Investimentos destravados

O importante, segundo Minaré, é que apesar das pendências do processo de regulamentação, a aprovação da lei em si já deve significar uma “mudança histórica” na agricultura.

Ele diz que projetos como a biofábrica do grupo Amaggi, por exemplo, que está investindo R$ 120 milhões, só agora estão virando realidade porque seguiam no aguardo de um ambiente de maior segurança jurídica.

“Antes era cada um registrado em uma lei. Então os insumos (defensivos) biológicos tinham a lei dos agrotóxicos, a lei da agricultura orgânica, a lei dos fertilizantes, a lei dos produtos veterinários. Essa lei o que fez? Retirou todos esses produtos dessa manta de retalho de leis e trouxe para dentro de uma lei única, especial, para tratar de todos os biológicos”, explicou.

O diretor da Abbins contou ao AgFeed que alguns agricultores, até o ano passado, vinham sendo pressionados por vendedores de grandes indústrias de biológicos para que desistissem da produção on farm.

“Muitos sofreram um terrorismo nas bases, falavam que seria proibido, que produtor iria pra cadeia. A situação agora é diferente, não precisa convencer agricultor que ficaria ilegal. Está legal. Aqueles que estavam interessados em adotar a prática e estavam com medo de não ter o suporte jurídico necessário, esse pessoal virá”, afirma.

Considerando apenas o universo da Abbins, Minaré estima que 3,5 mil propriedades rurais tenham biofábricas ativas, atualmente.

Ele prevê um crescimento de pelo menos 15% neste número ao longo de 2025, com cada vez mais produtores buscando informações, inclusive se associando em cooperativas.

Para o mercado de bioinsumos como um todo, também estima um avanço de dois dígitos esse ano, em linha com o que vinha ocorrendo, mas lembrando que agora “a base é maior”.

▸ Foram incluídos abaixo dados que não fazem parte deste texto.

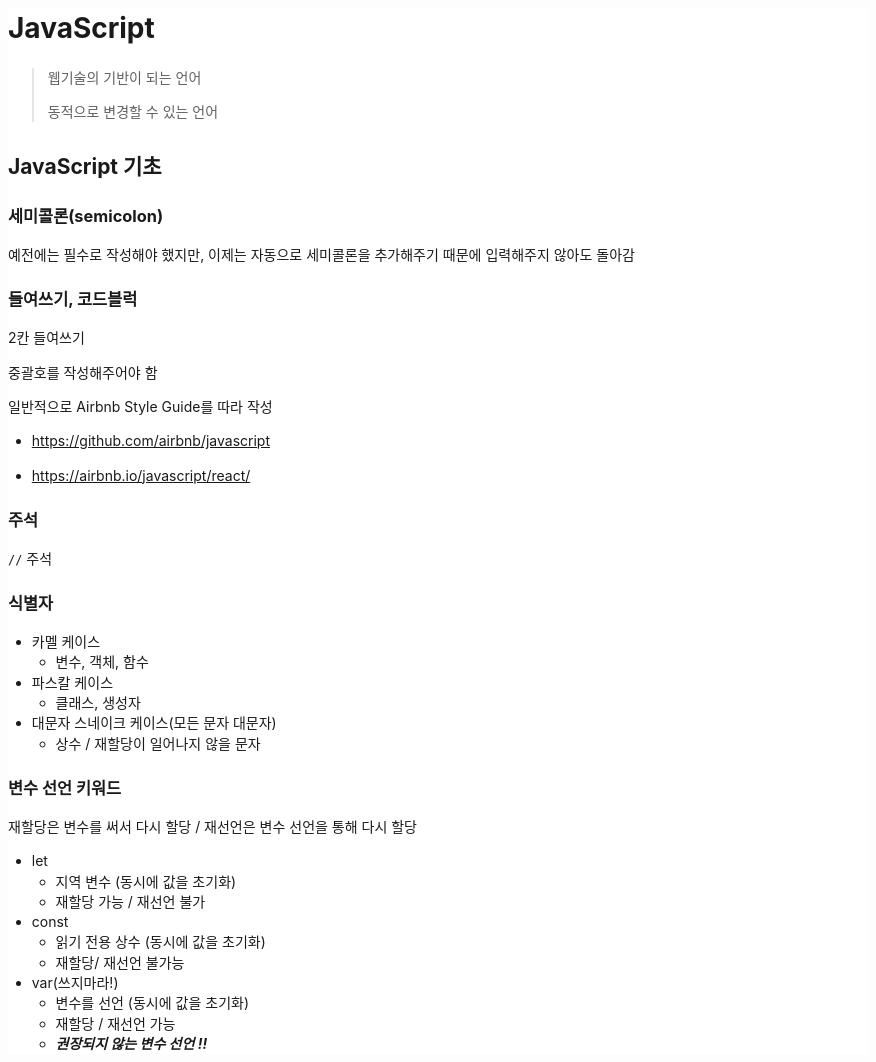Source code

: # JavaScript

> 웹기술의 기반이 되는 언어
>
> 동적으로 변경할 수 있는 언어



## JavaScript 기초

### 세미콜론(semicolon)

예전에는 필수로 작성해야 했지만, 이제는 자동으로 세미콜론을 추가해주기 때문에 입력해주지 않아도 돌아감



### 들여쓰기, 코드블럭

2칸 들여쓰기

중괄호를 작성해주어야 함

일반적으로 Airbnb Style Guide를 따라 작성

- https://github.com/airbnb/javascript

- https://airbnb.io/javascript/react/



### 주석

`//` 주석



### 식별자

- 카멜 케이스
  - 변수, 객체, 함수
- 파스칼 케이스
  - 클래스, 생성자
- 대문자 스네이크 케이스(모든 문자 대문자)
  - 상수 / 재할당이 일어나지 않을 문자



### 변수 선언 키워드

재할당은 변수를 써서 다시 할당 / 재선언은 변수 선언을 통해 다시 할당

- let
  - 지역 변수 (동시에 값을 초기화)
  - 재할당 가능 / 재선언 불가
- const
  - 읽기 전용 상수 (동시에 값을 초기화)
  - 재할당/ 재선언 불가능
- var(쓰지마라!)
  - 변수를 선언 (동시에 값을 초기화)
  - 재할당 / 재선언 가능
  - ___권장되지 않는 변수 선언 !!___
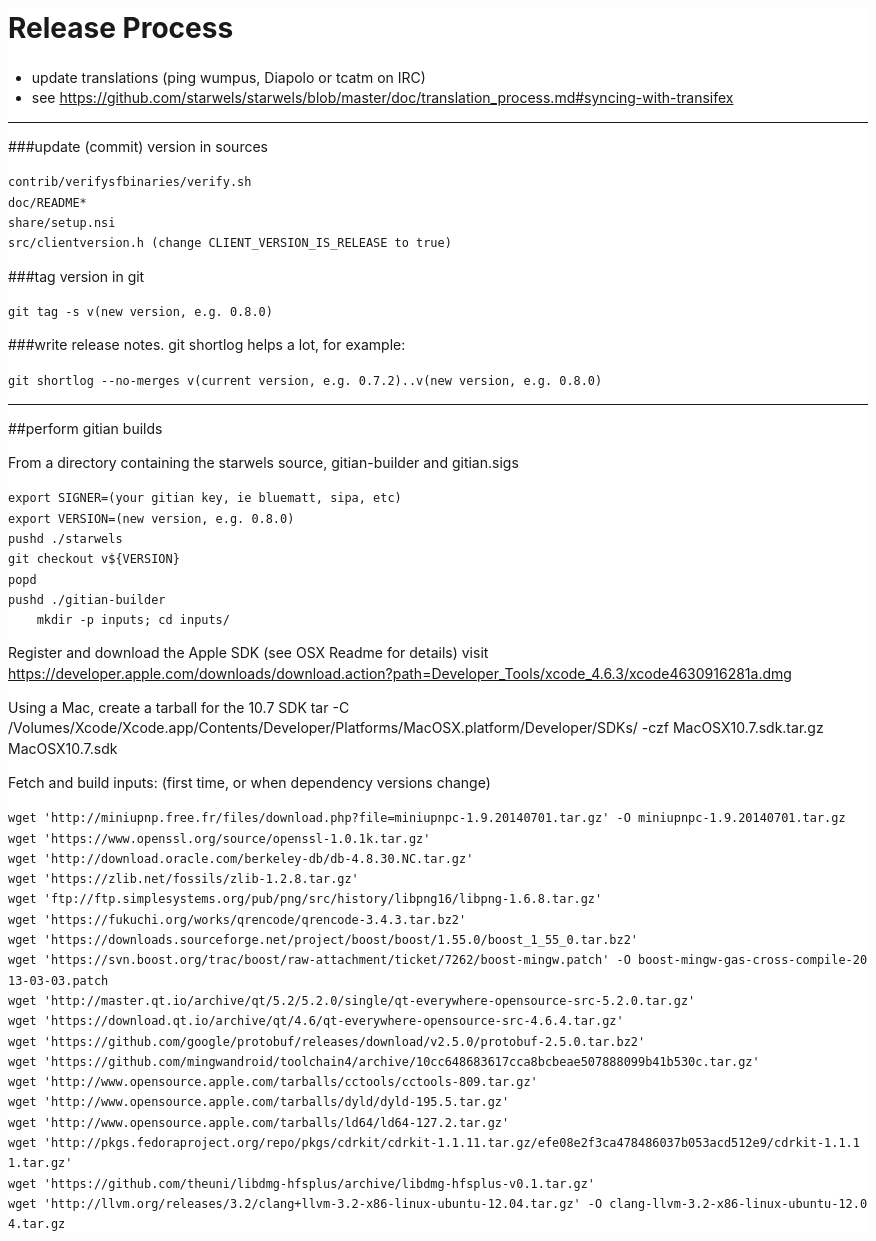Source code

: Release Process
====================

* update translations (ping wumpus, Diapolo or tcatm on IRC)
* see https://github.com/starwels/starwels/blob/master/doc/translation_process.md#syncing-with-transifex

* * *

###update (commit) version in sources

	contrib/verifysfbinaries/verify.sh
	doc/README*
	share/setup.nsi
	src/clientversion.h (change CLIENT_VERSION_IS_RELEASE to true)

###tag version in git

	git tag -s v(new version, e.g. 0.8.0)

###write release notes. git shortlog helps a lot, for example:

	git shortlog --no-merges v(current version, e.g. 0.7.2)..v(new version, e.g. 0.8.0)

* * *

##perform gitian builds

 From a directory containing the starwels source, gitian-builder and gitian.sigs

	export SIGNER=(your gitian key, ie bluematt, sipa, etc)
	export VERSION=(new version, e.g. 0.8.0)
	pushd ./starwels
	git checkout v${VERSION}
	popd
	pushd ./gitian-builder
        mkdir -p inputs; cd inputs/

 Register and download the Apple SDK (see OSX Readme for details)
	visit https://developer.apple.com/downloads/download.action?path=Developer_Tools/xcode_4.6.3/xcode4630916281a.dmg

 Using a Mac, create a tarball for the 10.7 SDK
	tar -C /Volumes/Xcode/Xcode.app/Contents/Developer/Platforms/MacOSX.platform/Developer/SDKs/ -czf MacOSX10.7.sdk.tar.gz MacOSX10.7.sdk

 Fetch and build inputs: (first time, or when dependency versions change)

	wget 'http://miniupnp.free.fr/files/download.php?file=miniupnpc-1.9.20140701.tar.gz' -O miniupnpc-1.9.20140701.tar.gz
	wget 'https://www.openssl.org/source/openssl-1.0.1k.tar.gz'
	wget 'http://download.oracle.com/berkeley-db/db-4.8.30.NC.tar.gz'
	wget 'https://zlib.net/fossils/zlib-1.2.8.tar.gz'
	wget 'ftp://ftp.simplesystems.org/pub/png/src/history/libpng16/libpng-1.6.8.tar.gz'
	wget 'https://fukuchi.org/works/qrencode/qrencode-3.4.3.tar.bz2'
	wget 'https://downloads.sourceforge.net/project/boost/boost/1.55.0/boost_1_55_0.tar.bz2'
	wget 'https://svn.boost.org/trac/boost/raw-attachment/ticket/7262/boost-mingw.patch' -O boost-mingw-gas-cross-compile-2013-03-03.patch
	wget 'http://master.qt.io/archive/qt/5.2/5.2.0/single/qt-everywhere-opensource-src-5.2.0.tar.gz'
	wget 'https://download.qt.io/archive/qt/4.6/qt-everywhere-opensource-src-4.6.4.tar.gz'
	wget 'https://github.com/google/protobuf/releases/download/v2.5.0/protobuf-2.5.0.tar.bz2'
	wget 'https://github.com/mingwandroid/toolchain4/archive/10cc648683617cca8bcbeae507888099b41b530c.tar.gz'
	wget 'http://www.opensource.apple.com/tarballs/cctools/cctools-809.tar.gz'
	wget 'http://www.opensource.apple.com/tarballs/dyld/dyld-195.5.tar.gz'
	wget 'http://www.opensource.apple.com/tarballs/ld64/ld64-127.2.tar.gz'
	wget 'http://pkgs.fedoraproject.org/repo/pkgs/cdrkit/cdrkit-1.1.11.tar.gz/efe08e2f3ca478486037b053acd512e9/cdrkit-1.1.11.tar.gz'
	wget 'https://github.com/theuni/libdmg-hfsplus/archive/libdmg-hfsplus-v0.1.tar.gz'
	wget 'http://llvm.org/releases/3.2/clang+llvm-3.2-x86-linux-ubuntu-12.04.tar.gz' -O clang-llvm-3.2-x86-linux-ubuntu-12.04.tar.gz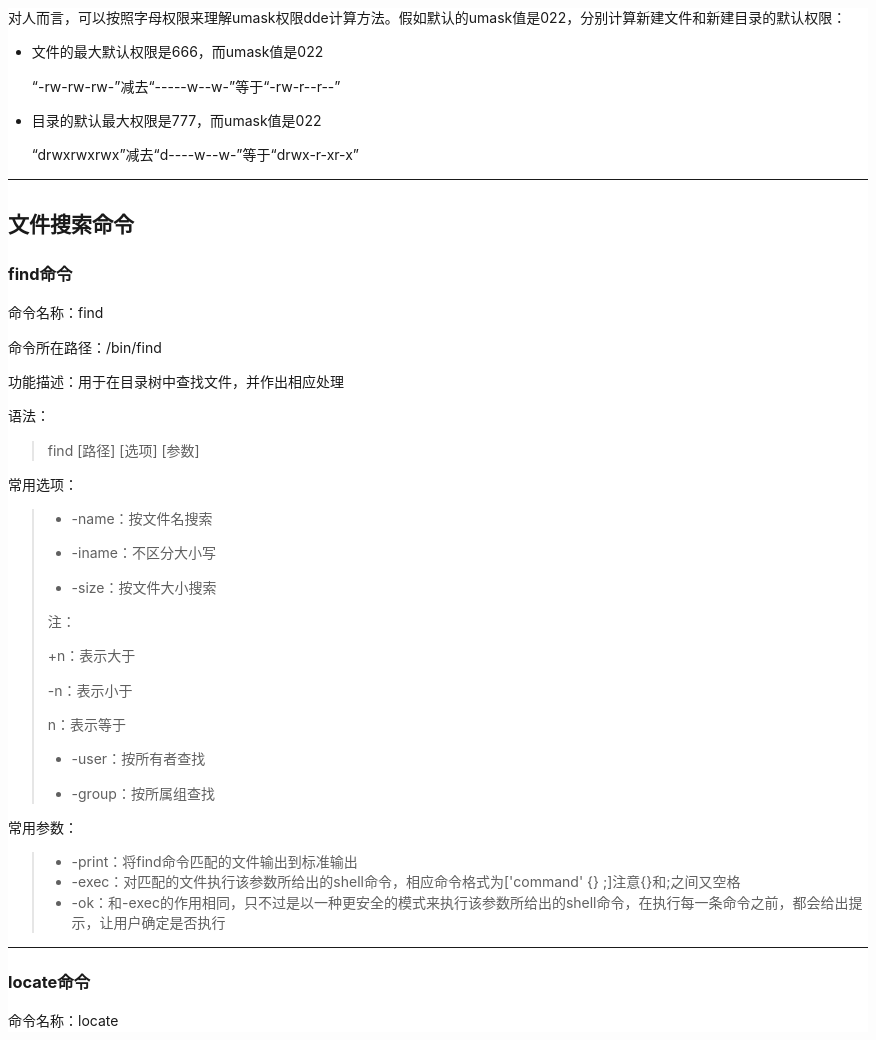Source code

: 对人而言，可以按照字母权限来理解umask权限dde计算方法。假如默认的umask值是022，分别计算新建文件和新建目录的默认权限：

* 文件的最大默认权限是666，而umask值是022

  “-rw-rw-rw-”减去“-----w--w-”等于“-rw-r--r--”

* 目录的默认最大权限是777，而umask值是022

  “drwxrwxrwx”减去“d----w--w-”等于“drwx-r-xr-x”

---

## 文件搜索命令

### find命令

命令名称：find

命令所在路径：/bin/find

功能描述：用于在目录树中查找文件，并作出相应处理

语法：

> find [路径] [选项] [参数]

常用选项：

>* -name：按文件名搜索
>
>* -iname：不区分大小写
>
>* -size：按文件大小搜索
>
>  注：
>
>  +n：表示大于
>
>  -n：表示小于
>
>  n：表示等于
>
>* -user：按所有者查找
>
>* -group：按所属组查找

常用参数：

> * -print：将find命令匹配的文件输出到标准输出
> * -exec：对匹配的文件执行该参数所给出的shell命令，相应命令格式为['command' {} \;]注意{}和\;之间又空格
> * -ok：和-exec的作用相同，只不过是以一种更安全的模式来执行该参数所给出的shell命令，在执行每一条命令之前，都会给出提示，让用户确定是否执行

---

### locate命令

命令名称：locate


[^0-9]: 代表匹配一个不是数字的字符
[^\$]: 输出的是“$”符号，而不是用作变量引用
[^a-z]: 匹配以小写字母开头的行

Minaré lembra que as previsões do setor indicam que, até 2030, 50% do mercado de pesticidas seja substituído por biológicos no Brasil. O mercado de agrotóxicos, segundo ele, estaria em torno de US$ 20 bilhões.

Ele citou outro investimento recente, a biofábrica da Coopavel, no Paraná, que deve servir de modelo para outros. “Pela nova lei, isso pode ser feito até no modelo de produção pra uso próprio. Acreditamos que um número significativo de cooperativas caminharão pra esse segmento”.

Em função de toda essa perspectiva otimista, o foco das entidades agora é evitar que haja algum retrocesso na regulamentação.

“A regulamentação da lei não pode retirar direitos que a lei já garante. O decreto está em um patamar hierárquico abaixo dessa lei. O decreto e portarias que virão, servirão para detalhar a aplicação e execução daquilo que a lei garantiu, com direitos e também com obrigações”, ressaltou.

Ainda assim, ele admite que a regulamentação pode por exemplo “criar alguma burocracia, que dificulte a excução”. “Não é isso que a gente quer. A gente quer uma regulamentação objetiva, fluida, que permita a todo mundo ter uma possibilidade de não ter obstáculos na realização de determinadas atividades, tanto a indústria quanto o agricultor”.

Em defesa da produção on farm, Reginaldo Minaré também citou a garantia de maior competição do setor, o que vem viabilizando preços mais baixos.

A SLC Agrícola, por exemplo, confirmou no ano passado que não pretendia mais aumentar a produção de suas biofábricas, já que vinha encontrando produtos industrializados a preços mais competitivos.

“O produto industrial só melhorou o preço porque on farm existe e concorre, se on farm não existir, mercado volta a ser concentrado, veja o que ocorreu com o setor de sementes”, ressaltou.

Na visão dele, a SLC “está trabalhando com as ferramentas disponíveis no mercado, como é uma grande empresa tem poder de compra para negociar, ganham na escala porque compram em grande quantidade”.

Minaré lembrou que a companhia listada na B3 pretende manter a produção on farm, justamente porque vai seguir decidindo o que fará mais sentido economicamente.